→ **EXCERTO FORNECIDO**
_ _ _ _ _ _ _

# Serra da Estrela dia 03/01/2007



## ajrebelo (9 Jan 2007 às 01:08)

boas

aqui vai umas fotos da do parque natural da serra da estrela no dia 3 deste ano    

entrada no parque por linhares da beira 





vista do castelo





































bem temos tb estas imagens gravadas em mini dv estamos a fazer um dvd com estas  e outras tiradas em 2006 de por do sol trovoadas etc 

gostava de as poder mostrar a todos no encontro a realizar vamos ver se é possivel ter um projetor

abraços meteo


----------



## kimcarvalho (9 Jan 2007 às 13:34)

Belas imagens e não me refiro só à paisagem, mas também à sua qualidade e selecção!  

A primeira então, com esse Castelo, supostamente de Linhares da Beira, segundo tu mesmo referes, está um must!


----------



## Seringador (9 Jan 2007 às 14:25)

Boas Fotos
Gosto pessoalmente da última, faz-me lembrar o pronúncio de  Verão.


----------



## mocha (9 Jan 2007 às 14:55)

mais fotos pra ir viajando sem sair de casa 
gosto particularmente da primeira, faz me lembrar o castelo de Cardiff


----------



## Mago (9 Jan 2007 às 18:16)

Conheço bem linhares ainda no ultimo Verão fui lá a uma Feira Medieval, evento típico nesta região em zonas históricas e não é à toa que é a capital do Parapente pelas suas serras, as paisagens são dignas de registo.
Parabéns pelas Fotografias!


----------



## Rog (9 Jan 2007 às 23:51)

Boas fotos


----------

_ _ _ _ _ _ _

→ **ENTRADAS FORNECIDAS**
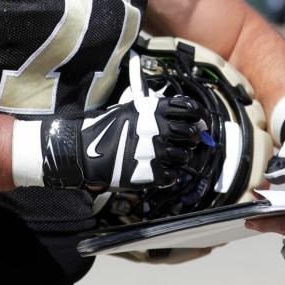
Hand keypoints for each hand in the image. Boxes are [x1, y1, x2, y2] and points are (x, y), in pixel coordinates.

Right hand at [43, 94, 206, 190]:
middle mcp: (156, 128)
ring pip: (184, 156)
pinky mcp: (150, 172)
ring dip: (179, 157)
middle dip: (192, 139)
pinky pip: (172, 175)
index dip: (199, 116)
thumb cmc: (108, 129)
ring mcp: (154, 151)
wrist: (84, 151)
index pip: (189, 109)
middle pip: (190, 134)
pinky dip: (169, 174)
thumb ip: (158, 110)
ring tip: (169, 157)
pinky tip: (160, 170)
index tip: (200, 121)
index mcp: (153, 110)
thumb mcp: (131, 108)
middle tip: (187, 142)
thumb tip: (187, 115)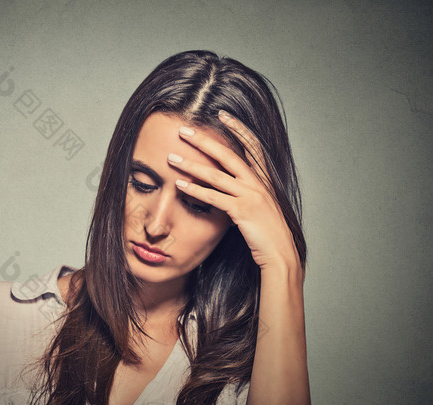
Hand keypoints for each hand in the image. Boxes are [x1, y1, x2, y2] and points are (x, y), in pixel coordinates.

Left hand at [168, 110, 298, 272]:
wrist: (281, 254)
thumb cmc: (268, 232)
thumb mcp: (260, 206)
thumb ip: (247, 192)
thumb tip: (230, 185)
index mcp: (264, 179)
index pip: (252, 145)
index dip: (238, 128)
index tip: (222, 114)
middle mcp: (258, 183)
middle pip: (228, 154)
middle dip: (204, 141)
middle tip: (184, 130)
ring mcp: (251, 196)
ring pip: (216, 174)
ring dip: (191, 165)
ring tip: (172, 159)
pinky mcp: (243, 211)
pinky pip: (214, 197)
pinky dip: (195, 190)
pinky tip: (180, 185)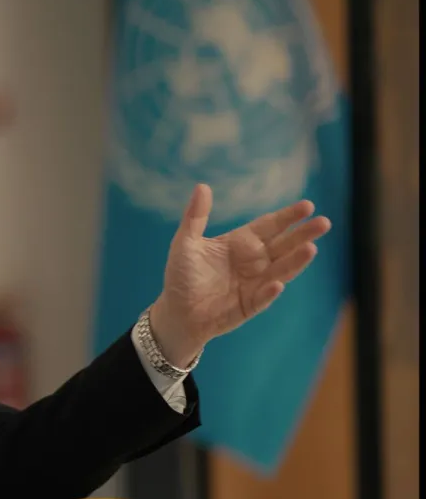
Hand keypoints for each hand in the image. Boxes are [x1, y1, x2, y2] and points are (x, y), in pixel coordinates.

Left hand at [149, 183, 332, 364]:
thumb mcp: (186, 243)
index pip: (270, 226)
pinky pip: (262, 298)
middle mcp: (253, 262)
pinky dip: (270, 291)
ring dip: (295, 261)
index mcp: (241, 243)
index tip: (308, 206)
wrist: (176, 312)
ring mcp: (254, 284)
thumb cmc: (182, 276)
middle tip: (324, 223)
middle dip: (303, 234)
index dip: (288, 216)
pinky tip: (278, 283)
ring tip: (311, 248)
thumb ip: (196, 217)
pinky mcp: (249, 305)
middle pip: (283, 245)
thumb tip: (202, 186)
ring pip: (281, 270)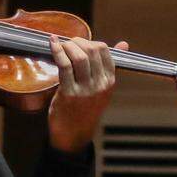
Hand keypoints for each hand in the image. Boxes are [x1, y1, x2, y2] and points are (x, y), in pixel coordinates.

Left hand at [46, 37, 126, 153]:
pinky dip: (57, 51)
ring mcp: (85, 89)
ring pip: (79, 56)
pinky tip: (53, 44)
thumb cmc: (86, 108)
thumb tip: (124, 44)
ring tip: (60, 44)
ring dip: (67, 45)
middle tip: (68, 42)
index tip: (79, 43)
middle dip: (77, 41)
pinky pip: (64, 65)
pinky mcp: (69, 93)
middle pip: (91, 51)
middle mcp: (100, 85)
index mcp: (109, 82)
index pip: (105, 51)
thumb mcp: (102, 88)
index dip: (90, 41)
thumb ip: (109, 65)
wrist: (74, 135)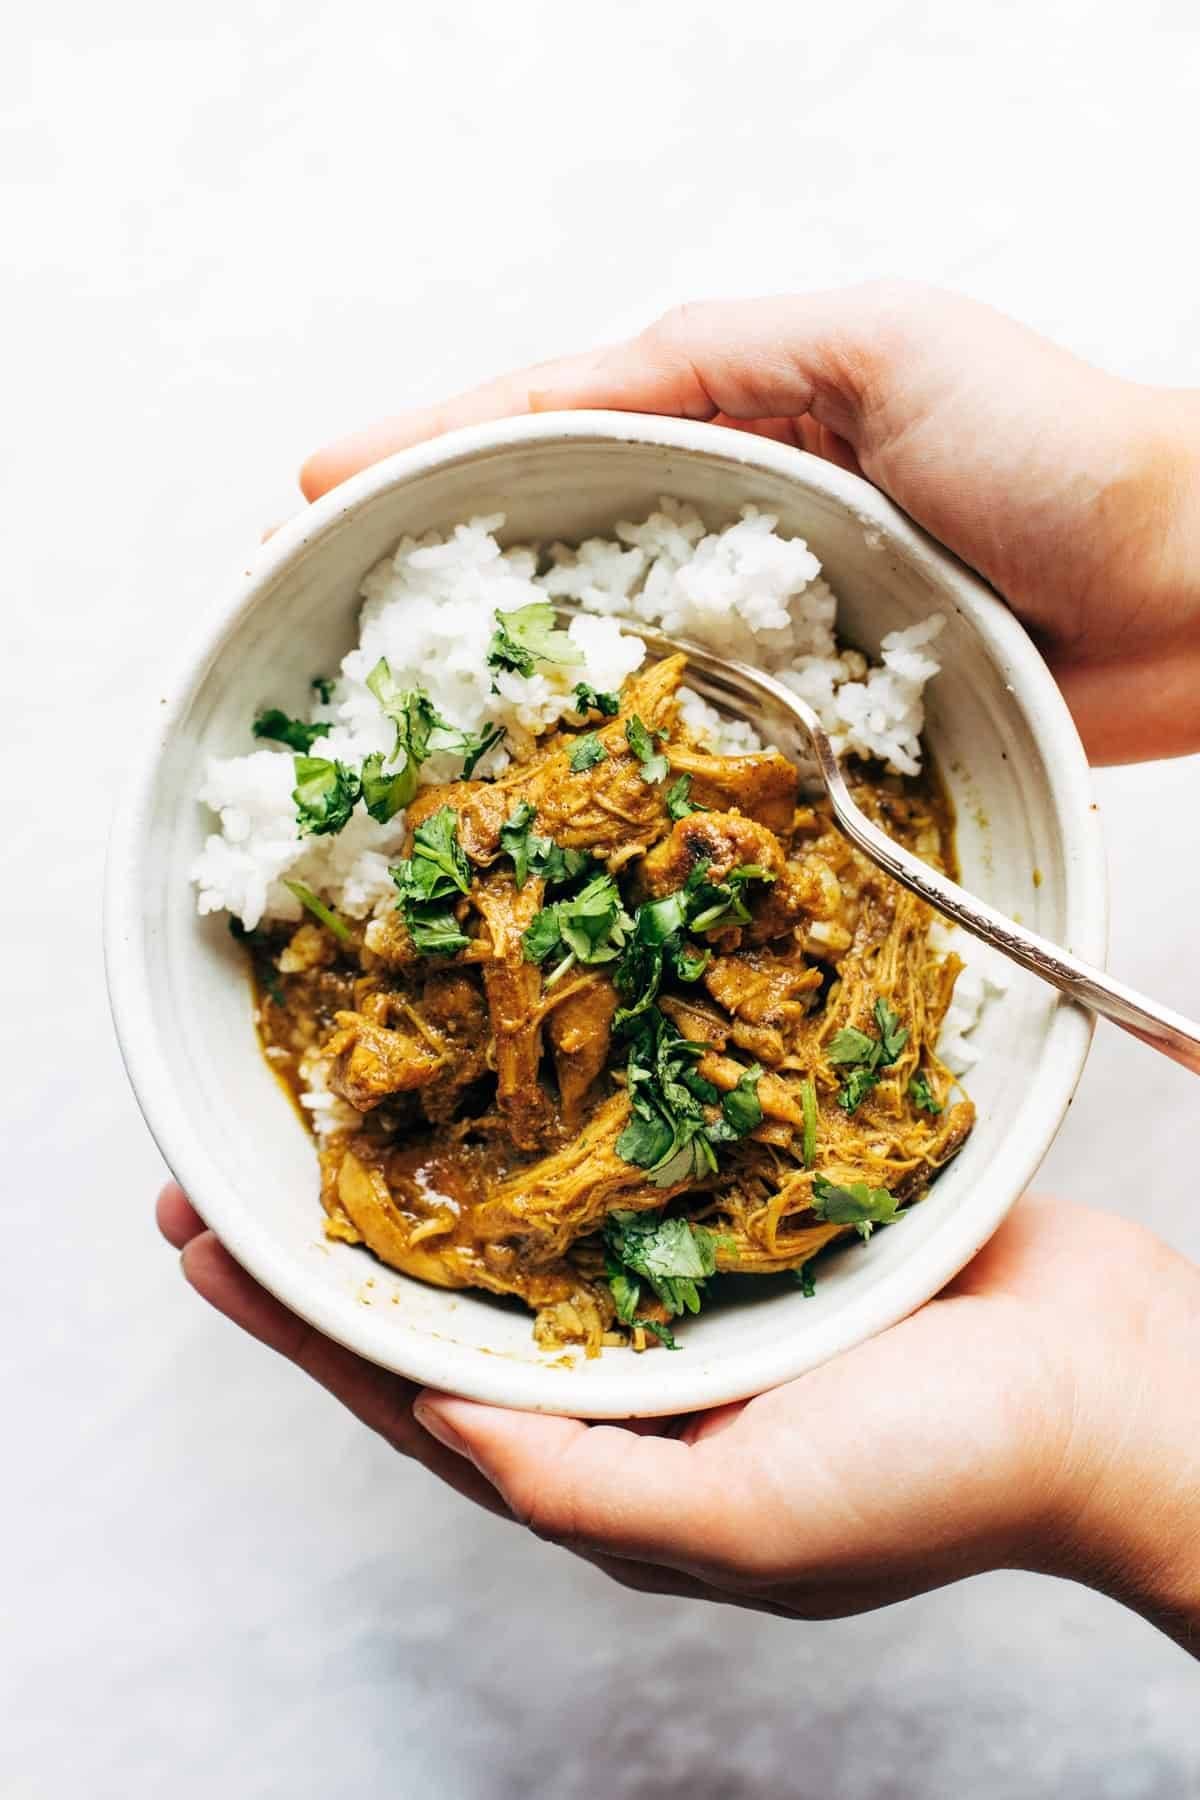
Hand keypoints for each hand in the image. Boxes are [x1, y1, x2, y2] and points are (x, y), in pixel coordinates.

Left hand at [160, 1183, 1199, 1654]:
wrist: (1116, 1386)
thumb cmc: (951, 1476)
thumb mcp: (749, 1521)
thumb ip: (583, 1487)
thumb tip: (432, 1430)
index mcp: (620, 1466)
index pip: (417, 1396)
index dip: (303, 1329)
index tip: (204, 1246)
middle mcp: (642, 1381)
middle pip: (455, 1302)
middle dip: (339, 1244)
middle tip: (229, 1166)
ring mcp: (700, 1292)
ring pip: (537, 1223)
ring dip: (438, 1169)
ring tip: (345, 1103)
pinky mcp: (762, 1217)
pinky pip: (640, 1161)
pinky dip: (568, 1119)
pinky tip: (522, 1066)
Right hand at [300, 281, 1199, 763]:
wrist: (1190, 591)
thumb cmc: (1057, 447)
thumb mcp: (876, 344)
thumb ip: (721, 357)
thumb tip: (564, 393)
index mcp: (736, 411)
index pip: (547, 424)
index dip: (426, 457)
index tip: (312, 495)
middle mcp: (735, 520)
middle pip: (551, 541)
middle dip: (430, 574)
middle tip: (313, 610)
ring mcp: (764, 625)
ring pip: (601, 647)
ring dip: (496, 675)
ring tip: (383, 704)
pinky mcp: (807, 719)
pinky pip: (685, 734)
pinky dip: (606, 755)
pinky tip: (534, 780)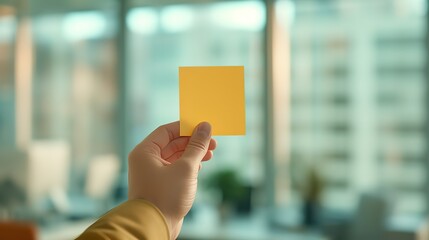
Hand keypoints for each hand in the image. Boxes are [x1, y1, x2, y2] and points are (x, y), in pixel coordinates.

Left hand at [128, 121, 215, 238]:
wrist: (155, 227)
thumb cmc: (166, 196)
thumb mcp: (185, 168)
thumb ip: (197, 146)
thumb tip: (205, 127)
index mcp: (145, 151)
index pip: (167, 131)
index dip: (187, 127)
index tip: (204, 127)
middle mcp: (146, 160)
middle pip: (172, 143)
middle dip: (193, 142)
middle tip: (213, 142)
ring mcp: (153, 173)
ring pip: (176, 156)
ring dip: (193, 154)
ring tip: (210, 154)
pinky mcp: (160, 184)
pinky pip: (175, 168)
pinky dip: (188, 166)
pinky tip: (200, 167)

_ _ _ _ _ _ _

→ **PARTES DO EXERCÍCIO**
1. Segundo o excerto fornecido, em que formato foram também gravadas as imagens do parque?
2. Indique se cada afirmação concorda com o excerto fornecido, citando as palavras decisivas: (a) Mago afirma que Linhares é a capital do Parapente; (b) mocha prefere a última imagem; (c) o DVD em preparação inclui imagens de 2006.

→ **RESPOSTAS POR ITEM**
1. Foram gravadas em mini DV.

2.
(a) Sim: "não é à toa que é a capital do Parapente pelas suas serras".
(b) Não: "gosto particularmente da primeira".
(c) Sim: "outras tiradas em 2006".